# Hello!



## PockyPokolro (May 8, 2016)

Hello there, I guess I'll be joining this lovely forum c:. 

I'm a 15 year old Lithuanian who is currently dwelling in the depths of London. I mostly enjoy writing fantasy/drama/tragedy fiction, and am hoping that I'll be able to receive feedback from some of the members here and improve myself. ^-^
Nice to meet you, guys!


----------



## RhythmOvPain (May 8, 2016)

Nice to meet you.

Welcome to the forum, enjoy your stay.

After you make 10 valid posts you can gain full access to the forum.

Have fun.


----------



## PockyPokolro (May 9, 2016)

RhythmOvPain said:


> Nice to meet you.
> 
> Welcome to the forum, enjoy your stay.
> 
> ...



Thank you! c:
Do the '10 valid posts' count in any part of the forum, or is it specific in some way?


----------



## Deleted member 56686 (May 9, 2016)

Hi, Pocky. Basically you need ten posts that are more than 'like this' or cool'. That's what we mean by valid posts. Yes there are areas where it doesn't count as a post. Anything in Procrastination Central and the Word games will not count as posts. Posts anywhere else will count however. You can do critiques in the open creative areas though you won't be able to post your own works until you have the ten posts and are classified as a regular member. You can also get involved in our writing discussions or even comment in the lounge. They count as posts too.


It's good to have you here, Pocky


----------



## KThoughts (May 9, 2016)

Haha, Welcome to the forum! ^_^ 

That's weird coming from a new writer in the forum herself... but hey, I have to say hello too! 
Hope we can get along!


----------



## PockyPokolro (May 9, 2016)

mrmustard615 said:


> Hi, Pocky. Basically you need ten posts that are more than 'like this' or cool'. That's what we mean by valid posts. Yes there are areas where it doesn't count as a post. Anything in Procrastination Central and the Word games will not count as posts. Posts anywhere else will count however. You can do critiques in the open creative areas though you won't be able to post your own works until you have the ten posts and are classified as a regular member. You can also get involved in our writing discussions or even comment in the lounge. They count as posts too.
> 
> 
> It's good to have you here, Pocky



Oh, I see  - that does make sense. Thank you c: 




KThoughts said:


> Haha, Welcome to the forum! ^_^
> 
> That's weird coming from a new writer in the forum herself... but hey, I have to say hello too!
> Hope we can get along!



Ah, hello!
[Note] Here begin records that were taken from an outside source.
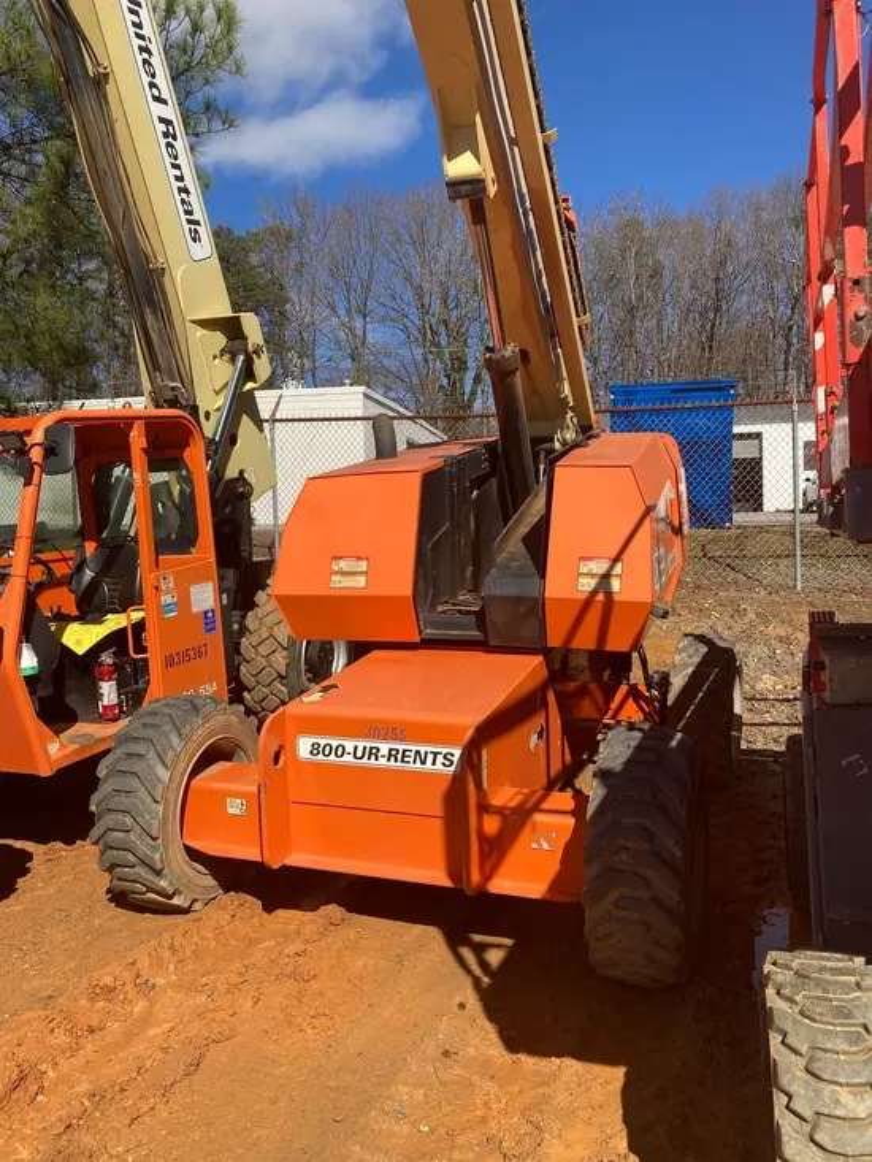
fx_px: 940
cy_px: 581
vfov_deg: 63.4
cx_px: 436
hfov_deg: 49.8
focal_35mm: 28
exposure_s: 1/2000
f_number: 1.8
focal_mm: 3.99
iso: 20
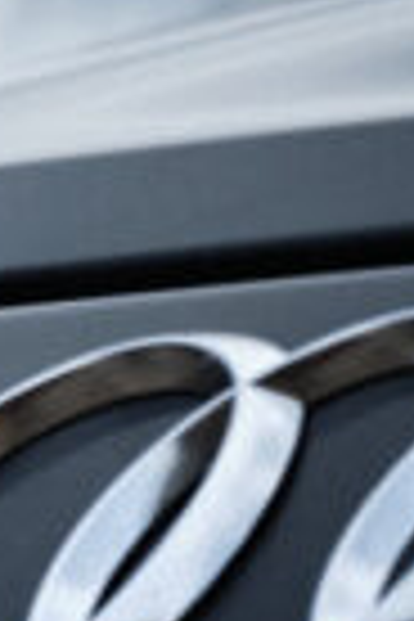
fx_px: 20112
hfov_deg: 1.2
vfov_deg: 1.8
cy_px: 364
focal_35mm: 1166
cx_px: -1184
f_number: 11
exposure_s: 1/125
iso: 640
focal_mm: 140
Thank you, let's get along well  c:


----------



## OccultAngel16 (May 10, 2016)

Welcome to the forums! Even though I'm 16 and American, we can still get along!


----------



## PockyPokolro (May 10, 2016)

OccultAngel16 said:


> Welcome to the forums! Even though I'm 16 and American, we can still get along!



Hello c:  
Well, I'll be 16 in a few months so that's not too much of a gap, actually . Hope we get along ^u^


----------



## H.Brown (May 16, 2016)

Hello and welcome hope you enjoy your time here and look forward to seeing you around.


----------



## Firemajic (May 18, 2016)

PockyPokolro said:


> Hello there, I guess I'll be joining this lovely forum c:.
> 
> I'm a 15 year old Lithuanian who is currently dwelling in the depths of London. I mostly enjoy writing fantasy/drama/tragedy fiction, and am hoping that I'll be able to receive feedback from some of the members here and improve myself. ^-^
> Nice to meet you, guys!




Hello! How are you doing? London must be a fabulous place to live...lots of inspiration, hopefully, seems like London would be the perfect backdrop for a Thriller. Anyway, I hope you are enjoying WF..


----------



## PockyPokolro (May 18, 2016)

Firemajic said:


> Hello! How are you doing? London must be a fabulous place to live...lots of inspiration, hopefully, seems like London would be the perfect backdrop for a Thriller. Anyway, I hope you are enjoying WF..



Hello ^u^ 
Ah, yes, it's quite a nice place - though, a bit too much rain for my liking, haha.  I'm quite enjoying my time here, thank you!


----------



## Bostonhorsez (May 24, 2016)

Hi! I came here because I'm sick and tired of Role-playing...and the place where I usually go doesn't really criticize me...they actually don't criticize me at ALL. Must be because I've been there for two years....because I SERIOUSLY doubt that my writing is THAT good...
  My favorite genres are humor, adventure, and fantasy.....humor because if I couldn't find something to laugh about, then I'd be miserable and crabby all the time (EEEeek!) Adventure because I CRAVE it, and the worst thing that can happen to me is boredom...And Fantasy because it's SO much better than real life on SO many levels...


----------